Este processo decorreu entre 2008 e 2011 e em 2011 iniciou-se a negociação com o Governo Regional para retomar o processo, levando a cabo um conjunto de obras para  imediata consolidação do edifício de forma a  assegurar o que já lá tinha sido feito. As obras decorreram em 2012, voltando a parar por falta de disponibilidade financeira. Apesar de ser reconhecida a importância do edifício nunca houve a correspondente disponibilização de um envelope financeiro que desse cobertura à intervenção.

Perante o impasse, os responsáveis da Ordem Terceira optaram pela recuperação da Capela dos Terceiros, cujas obras decorreram entre 2012 e 2015, altura em que a Capela reabriu ao culto e começou a acolher celebrações ao domingo. A presença crescente de actividade naquele espaço, o número de pessoas que começou a ir todos os domingos à missa naquela capela acabou  por determinar uma aceleração do processo de recuperação da Igreja principal do Convento, com um envolvimento direto da autarquia. Em 2017 as obras da igreja recomeçaram.

“Sabíamos que era uma aventura pois não tínhamos dinheiro para tudo. Optámos por recuperar apenas o que permite reabrir a igreja em condições de segurança e com a dignidade necessária para a celebração do culto” refere o Pe. Marco Luciano Carvalho.

“Havia dois caminhos ou esquecíamos a igreja e assumíamos que não podíamos fazer mais nada ou então avançávamos para uma aventura não de um ano ou dois anos , mas de um tempo indefinido em que o grande objectivo era não deixar as portas fechadas. E conseguimos!”.

“Agora esperamos que o Governo regional olhe para isto, avalie esta lição de cidadania e se junte a nós com um contributo efetivo para continuarmos a levar a recuperação por diante”, conclui o sacerdote.

Igreja do Carmo da Horta

A Ordem Terceira do Faial é a proprietária deste imóvel, construído no século XVIII e mandado edificar por D. Helena de Boim, esposa do então Capitão-mor Francisco Gil da Silveira.
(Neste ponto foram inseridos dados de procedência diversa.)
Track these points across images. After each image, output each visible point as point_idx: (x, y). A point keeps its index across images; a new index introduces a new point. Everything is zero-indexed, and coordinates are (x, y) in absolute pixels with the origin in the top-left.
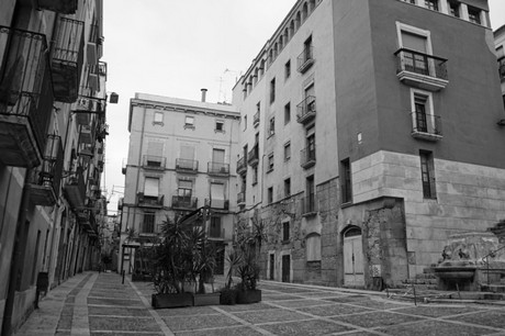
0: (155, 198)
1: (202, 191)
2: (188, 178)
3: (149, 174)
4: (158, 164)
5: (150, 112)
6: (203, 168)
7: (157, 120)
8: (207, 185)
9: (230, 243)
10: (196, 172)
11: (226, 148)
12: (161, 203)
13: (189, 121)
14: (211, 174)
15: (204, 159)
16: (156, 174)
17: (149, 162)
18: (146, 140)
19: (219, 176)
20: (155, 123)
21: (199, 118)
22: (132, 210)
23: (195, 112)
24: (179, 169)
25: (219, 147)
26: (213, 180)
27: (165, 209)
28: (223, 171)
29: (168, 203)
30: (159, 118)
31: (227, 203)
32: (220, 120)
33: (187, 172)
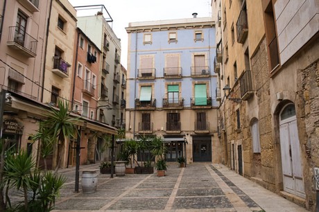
0: (148, 102)
1: (191, 93)
2: (175, 83)
3: (143, 83)
4: (150, 75)
5: (141, 35)
6: (187, 73)
7: (146, 40)
8: (192, 86)
10: (180, 77)
11: (206, 53)
12: (154, 105)
13: (173, 36)
14: (194, 77)
15: (187, 66)
16: (149, 83)
17: (143, 75)
18: (139, 57)
19: (201, 78)
20: (145, 43)
21: (180, 32)
22: (132, 113)
23: (176, 28)
24: (167, 77)
25: (199, 54)
26: (196, 82)
27: (159, 110)
28: (204, 72)
29: (159, 105)
30: (148, 38)
31: (210, 101)
32: (198, 31)
33: (174, 78)
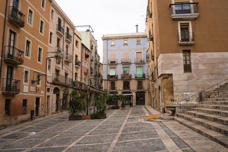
0: (114, 76)
1: (135, 72)
2: (127, 66)
3: (111, 66)
4: (114, 62)
5: (109, 41)
6: (133, 61)
7: (112, 44)
8: (135, 68)
9: (147, 92)
10: (130, 64)
11: (142, 51)
12: (117, 78)
13: (126, 42)
14: (136, 63)
15: (133, 58)
16: (114, 66)
17: (111, 62)
18: (109, 53)
19: (140, 64)
20: (112, 46)
21: (130, 40)
22: (106, 81)
23: (128, 38)
24: (123, 63)
25: (139, 51)
26: (138, 66)
27: (119, 80)
28: (141, 61)
29: (119, 77)
30: (113, 43)
31: (144, 76)
32: (138, 39)
33: (126, 64)
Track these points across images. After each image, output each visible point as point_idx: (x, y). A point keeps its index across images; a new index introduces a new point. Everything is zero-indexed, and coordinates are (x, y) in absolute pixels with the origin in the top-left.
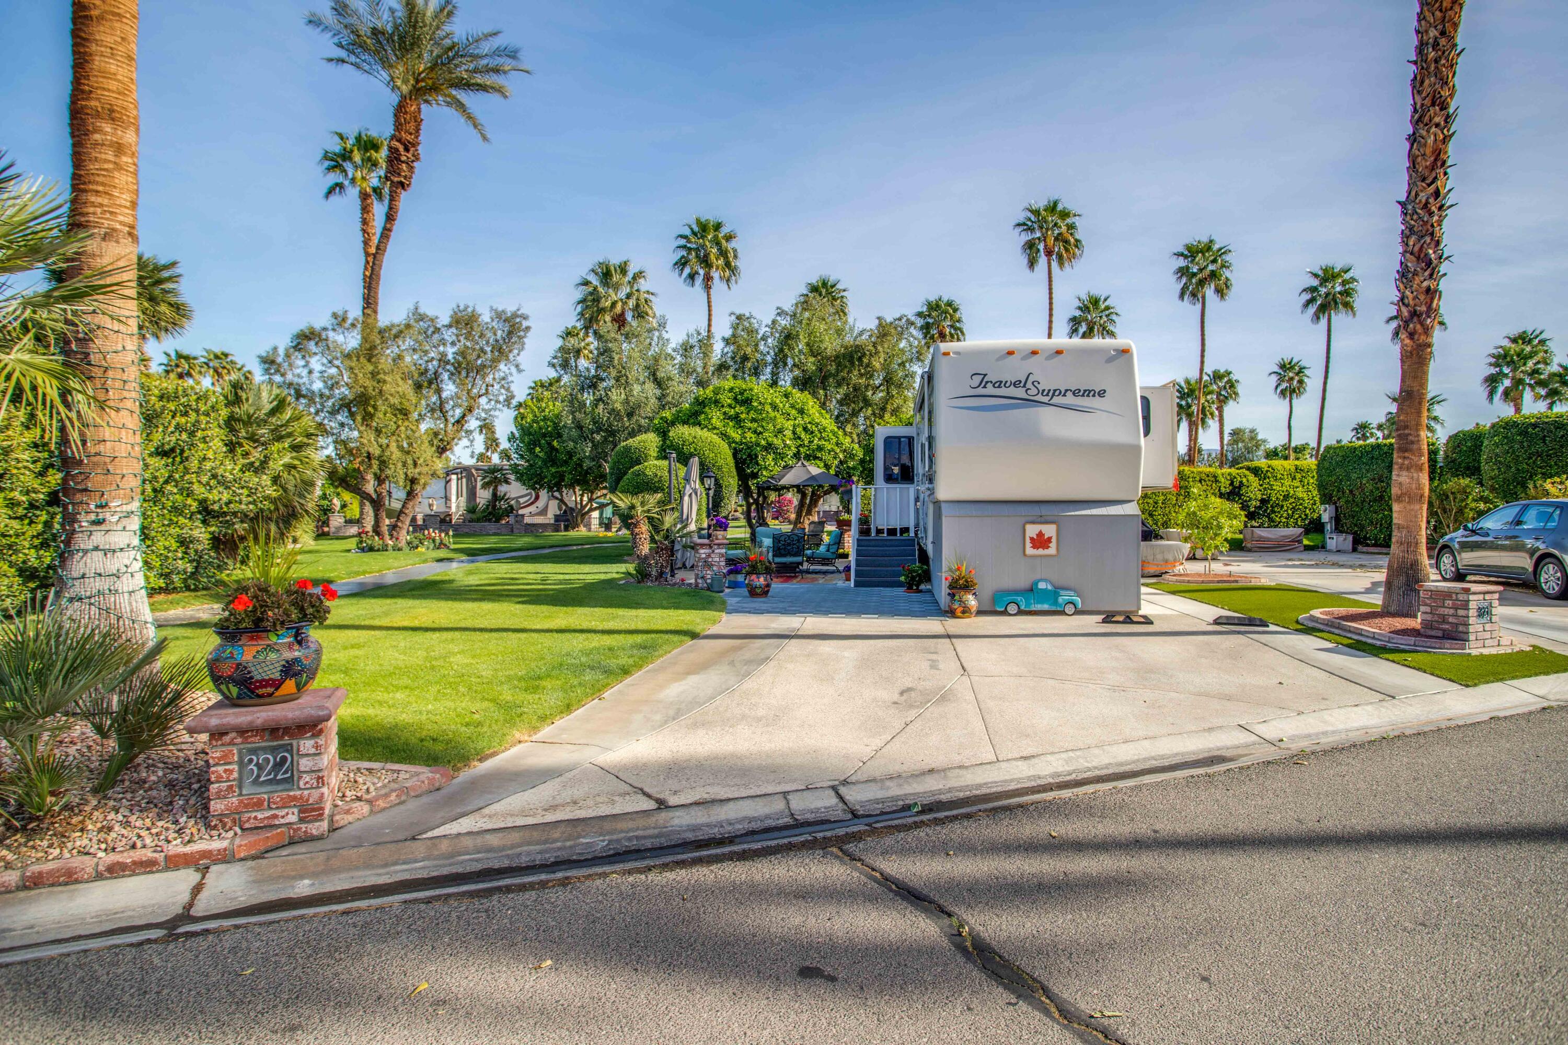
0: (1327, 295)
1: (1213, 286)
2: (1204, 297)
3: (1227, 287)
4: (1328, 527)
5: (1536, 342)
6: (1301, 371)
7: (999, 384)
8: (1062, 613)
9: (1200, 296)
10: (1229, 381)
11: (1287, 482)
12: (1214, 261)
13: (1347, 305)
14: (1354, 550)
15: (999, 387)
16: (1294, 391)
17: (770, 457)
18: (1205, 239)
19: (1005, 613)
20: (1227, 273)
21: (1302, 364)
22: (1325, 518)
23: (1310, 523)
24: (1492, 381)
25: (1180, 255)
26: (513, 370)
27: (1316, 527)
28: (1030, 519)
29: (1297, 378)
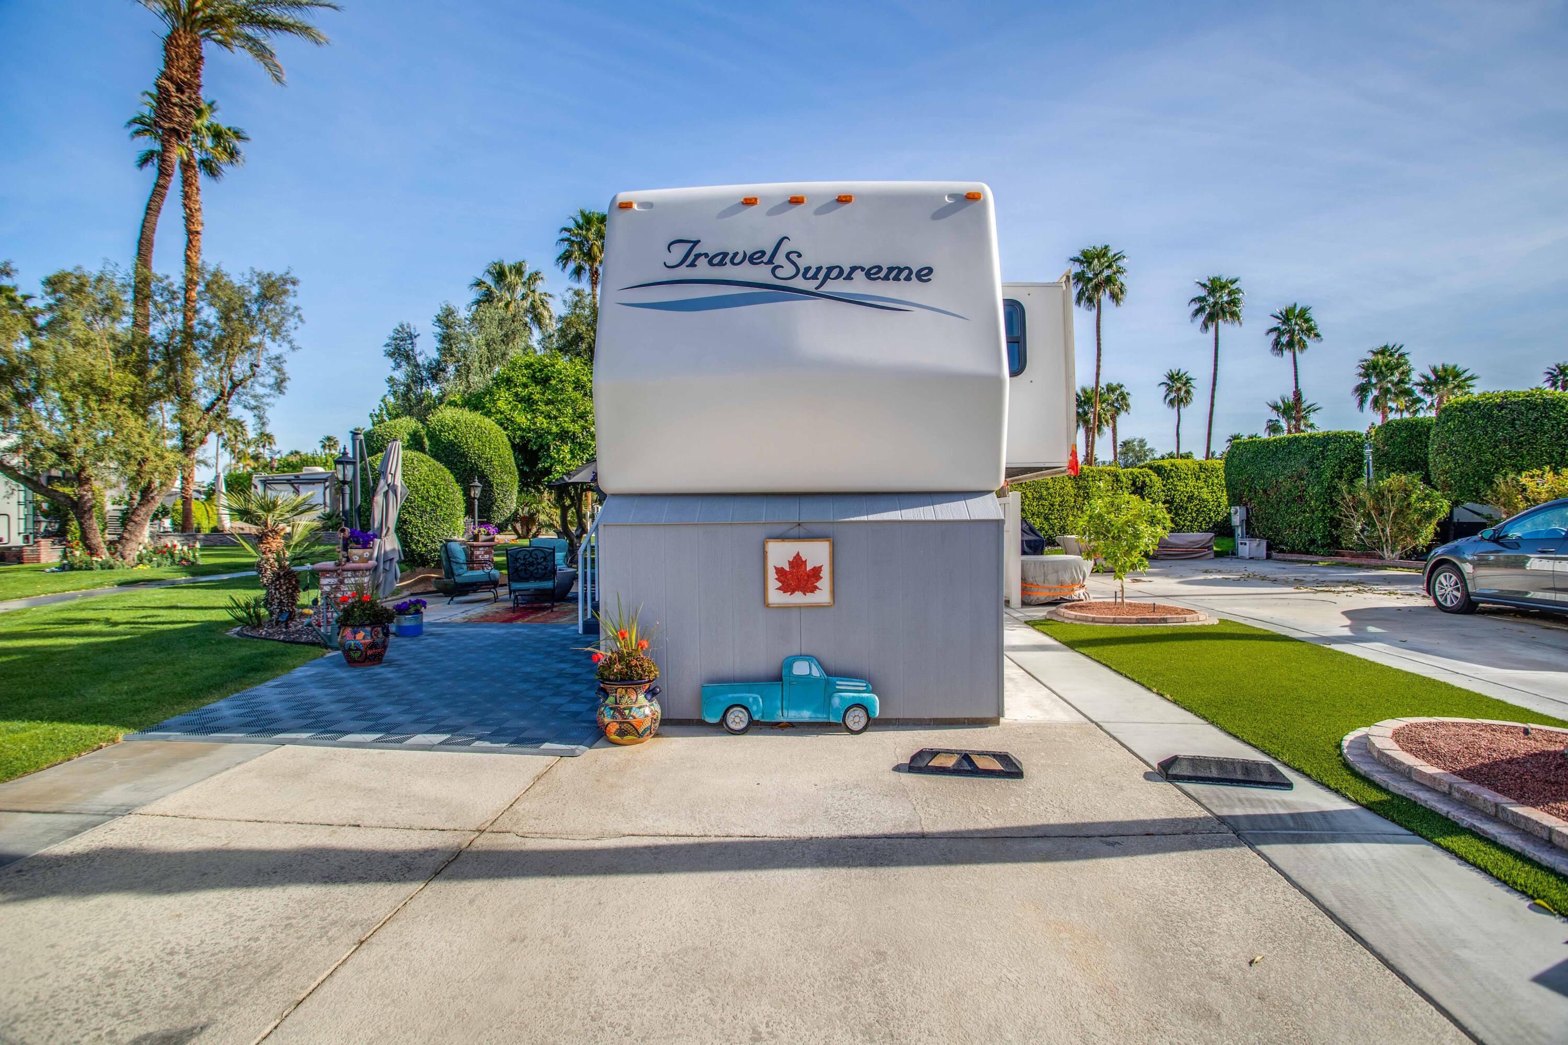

A Ordem Terceira tem mais de 200 irmãos ativos, “é a mais viva dos Açores”, e perspetivam-se mais 10 entradas este ano, sobretudo jovens. Devido à entrada de alguns jovens os responsáveis estão mesmo a pensar criar um movimento juvenil ligado à Igreja do Carmo, avançou o Pe. Marco Luciano Carvalho.

A edificação deste templo foi feita aproveitando o local da primitiva ermida cuja evocação era Nossa Senhora da Boa Nova, que havia sido construída cerca de 1639. Esta nova igreja foi edificada para satisfazer as necessidades de uma população crescente e em busca de maior dignidade. Assim, as obras da nova igreja iniciaram-se em 1698, mas só em 1797 ficaram concluídas, 99 anos depois, período de tempo que permite imaginar a grandiosidade da obra.

Na sequência da extinção das ordens religiosas pelo Liberalismo em 1834, o edifício viu-se perante uma situação de abandono, pelo que apenas se salvou devido aos esforços do Duque d’Ávila e Bolama, importante incentivo o impulsor para uma nova era de brilhante desenvolvimento sócio-cultural na Horta, doando o templo à Ordem Terceira do Carmo, no reinado de D. Maria II.

No seu interior é de destacar a capela-mor dotada por um trono, os altares laterais e a Capela dos Terceiros (anexada à Igreja), em talha dourada e com elementos característicos do estilo Rococó, bem como os preciosos painéis de azulejos policromadas em azul e branco e as esculturas religiosas (imagens estas que são maioritariamente do estilo “roca”).

Infelizmente e apesar do contexto histórico nacional e regional, o edifício não se encontra classificado nem sob qualquer forma de proteção até à data.